[CONSIGNE 1]: Dans quelle région Laor prend-elle exclusivement ses photos, d'après le passage ?
[CONSIGNE 2]: Réécrivez le passage en commençant aux mots « Pour chaque photo, Laor » et en vous arrêtant après « servir de modèles. ». Remplacez « costumes » par « vêtements ».

[PASSAGE]:
Âgée de 42 ans, Laor a encore beaucoup de travail devant elle. Et cela promet d’être difficile : les commentaires rabbiniques qu’elle utilise pour s’informer et s’inspirer sur la manière de représenter les femmes bibliques ne donnent pas beaucoup de détails. Dans certains cas, la seule information disponible dans le texte biblique est le nom de la femme. Elle doit inventer un propre commentaire visuel à partir de rien.
« Le travail individuel qui va dans la mise en place de chaque personnage, le besoin fondamental d’avoir des informations et de mener des recherches avant chaque photographie, la préparation et la recherche constantes de détails – et tout cela avant même que je pense à prendre mon appareil photo », a écrit Laor dans l’introduction de son livre, qui propose des textes en hébreu et en anglais avec ses photographies.
De manière très intéressante, Laor, qui pourrait assez facilement prendre la plupart de ses photos dans les endroits où les histoires bibliques ont eu lieu, a choisi de ne pas le faire. Au lieu de cela, elle prend ses photos exclusivement dans différents endroits du plateau du Golan, où elle vit à Givat Yoav avec son mari et ses trois enfants.
« Le Golan est ma maison. Je l’aime, cela représente pour moi un défi technique et artistique », a-t-il déclaré.
« La magnificence du Golan me donne un paysage unique et varié : la sécheresse représente le désert, le vert représente la fertilité et la jeunesse, et les montagnes complètement nues font penser à la mort », a écrit Laor dans son introduction.
Pour chaque photo, Laor repère l’endroit parfait et réfléchit à quelle saison et quel moment de la journée serait le meilleur pour la métaphore visuelle qu’elle souhaite créer et l’histoire qu’elle veut raconter. Elle doit y penser précisément, et longtemps en avance, en prenant en compte chaque détail. Elle fabrique les costumes à la main, en drapant ses modèles dans des tissus colorés et en les attachant avec des épingles.
Plus intéressée par représenter les femmes bibliques dans un style Renaissance qui les fait ressembler à d’anciens levantins, Laor ne recherche pas forcément l’authenticité historique. Au départ, elle a demandé à des amies et à des proches de servir de modèles.
Plus récemment, son groupe de modèles s’est élargi. La photographe a même embarqué dans l’aventure une femme qu’elle a rencontrée quand les deux femmes se sont percutées au cours d’un petit accrochage pour faire le portrait de la Reine de Sheba. (Dans cette photo, on peut voir la femme tremper son orteil, alors qu’elle confond le plancher en verre du palais du Roi Salomon avec de l’eau, selon la légende). Dans une photo, avec ses longs cheveux blonds et alors qu’elle porte une jupe bleue qui ondule, Laor elle-même pose devant un paysage marron comme Hannah, la mère stérile du prophète Samuel.

[LES DONNÉES]:
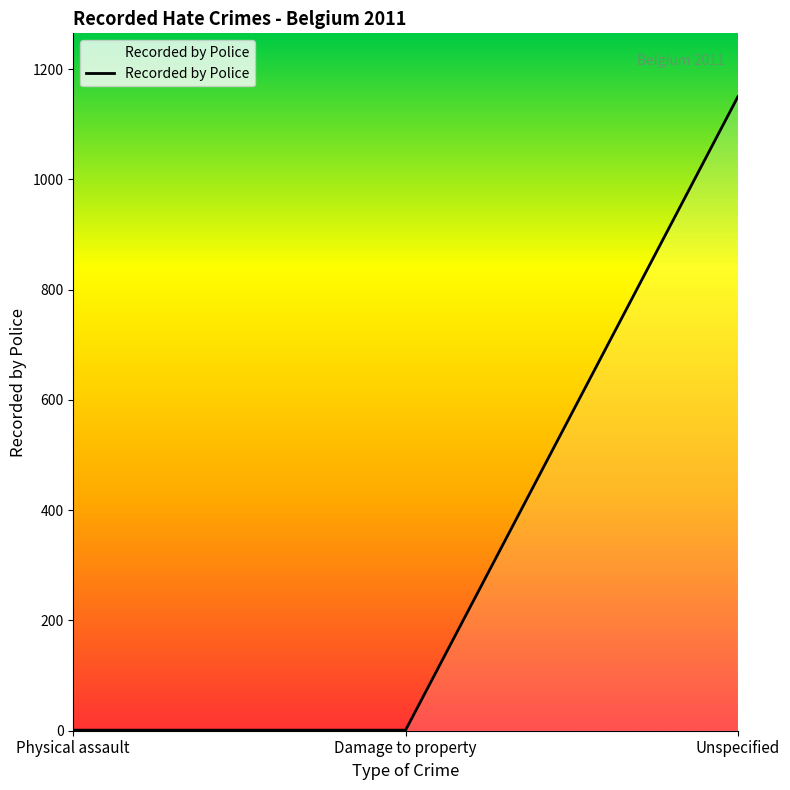

What is the average value?

384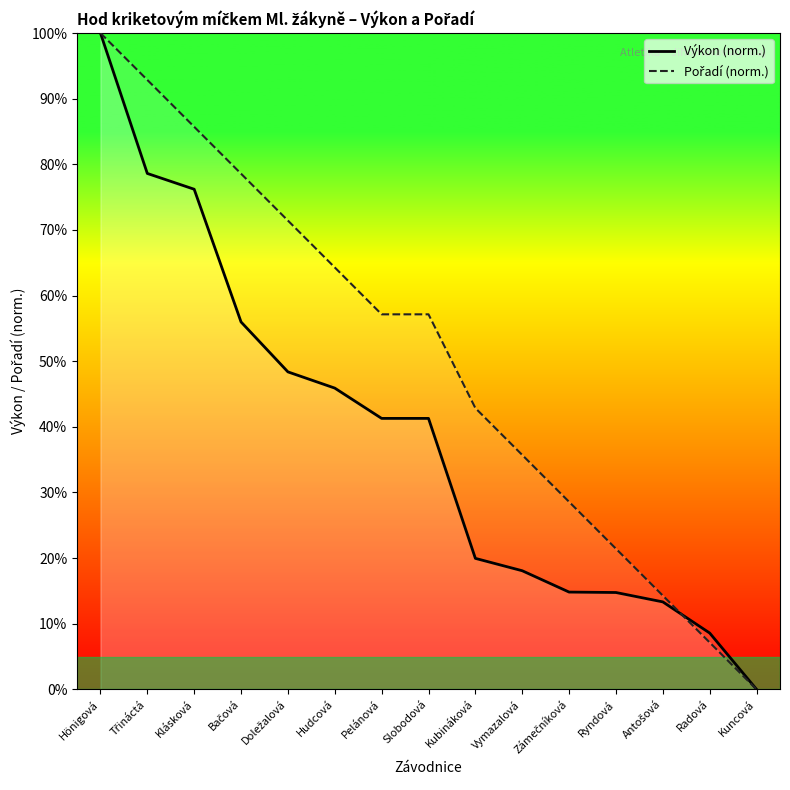

At which category is the sum across all series the highest?

Hönigová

[RÉPONSE 1]: Dans différents endroits du plateau du Golan.

[RÉPONSE 2]:
Pour chaque photo, Laor repère l’endroit parfait et réfléchit à quelle saison et quel moment de la journée serait le meilleur pour la métaphore visuelle qu’elle souhaite créer et l’histoire qu’elle veut raconter. Elle doit y penser précisément, et longtemps en avance, en prenant en compte chaque détail. Elle fabrique les vêtements à la main, en drapant ses modèles dans des tissus colorés et en les attachant avec des épingles.
Plus intéressée par représenter les femmes bibliques dans un style Renaissance qui les fait ressembler à d’anciens levantins, Laor ne recherche pas forcément l’authenticité historique. Au départ, elle a demandé à des amies et à des proches de servir de modèles.